An all-West Coast World Series, a distinct possibility at this point, would present an image of baseball that is young, new and forward-looking, despite the inconvenient time zone for many in the East Coast. The two Bay Area teams do not have the major stars of the other three West Coast teams in contention, but the Giants are building a national following and with two World Series wins in recent years, would feature several familiar and well liked players. Catcher Buster Posey is a possible successor to Derek Jeter for the unofficial face of baseball. Pitchers Sergio Romo and Tim Lincecum are dynamic and excellent media personalities, although erratic on the mound. Infielder Pablo Sandoval is one of the most likable players around who has already made his mark on the World Series. The real possibility of the Giants and Dodgers meeting in the NLCS for the first time ever would be more dramatic taking, with apologies to the Yankees and Red Sox, baseball's oldest and best rivalry to a new level.

The A's and Mariners feature some of the best players in the game, such as Seattle's Robinson Cano and pitcher Felix Hernandez. The A's do not have any players who are as well known, although Josh Donaldson is one of the best in the game, but have the only recent general manager about whom a movie was made. Clearly, if any of these teams make it to the World Series, there will be no shortage of story lines or way to excite fans.

One the most interesting story lines that could emerge this post-season would be if, for the first time ever, MLB had an all Southern California World Series. This could well happen as the Angels and Dodgers may be the best teams in their respective leagues. Both the Dodgers and Angels have numerous stars who are known nationally including Albert Pujols, Josh Hamilton, Mike Trout, Clayton Kershaw, Hanley Ramirez, Yasiel Puig and Matt Kemp. Although it might make this Giants fan of almost 40 years sick to his stomach to watch these two teams in the World Series, it would be good for the game.

Trout and Kershaw are the best player and pitcher of their generation. They are also still not as well known nationally as they could be. A World Series in which these two generational talents played against each other would be exciting for all fans to watch, but could solidify these two players as the face of baseball for the next generation.

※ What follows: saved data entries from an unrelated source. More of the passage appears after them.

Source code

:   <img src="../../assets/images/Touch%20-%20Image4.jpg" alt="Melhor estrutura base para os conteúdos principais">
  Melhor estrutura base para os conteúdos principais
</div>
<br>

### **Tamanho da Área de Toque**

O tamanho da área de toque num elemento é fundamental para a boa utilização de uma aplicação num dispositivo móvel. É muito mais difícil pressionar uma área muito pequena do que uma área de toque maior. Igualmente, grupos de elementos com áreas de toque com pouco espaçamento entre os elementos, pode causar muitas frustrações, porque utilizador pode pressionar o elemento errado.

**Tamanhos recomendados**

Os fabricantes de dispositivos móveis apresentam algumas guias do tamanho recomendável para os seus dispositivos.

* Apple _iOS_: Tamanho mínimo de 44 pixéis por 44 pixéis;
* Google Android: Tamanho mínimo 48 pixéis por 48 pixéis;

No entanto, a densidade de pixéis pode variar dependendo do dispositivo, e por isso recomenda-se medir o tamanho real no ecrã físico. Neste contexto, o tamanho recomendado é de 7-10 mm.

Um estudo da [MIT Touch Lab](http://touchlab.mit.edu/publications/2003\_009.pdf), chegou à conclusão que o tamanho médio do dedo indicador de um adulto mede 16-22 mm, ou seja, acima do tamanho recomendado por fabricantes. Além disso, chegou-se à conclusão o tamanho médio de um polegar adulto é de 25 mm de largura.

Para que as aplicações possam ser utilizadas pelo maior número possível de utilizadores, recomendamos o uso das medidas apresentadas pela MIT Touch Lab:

The 2015 post-season will have a very different feel than most recent post-seasons. The weather will be better, the time zones will create challenges, and many of the faces not so familiar. MLB should recognize the West Coast post-season for the opportunity it is, and for the shifting balance in baseball that it reflects, and promote it accordingly. MLB should also consider the radical idea of scheduling a few World Series games, if indeed it is an all-West Coast World Series, in the daytime so that fans in the East Coast can see the whole game too.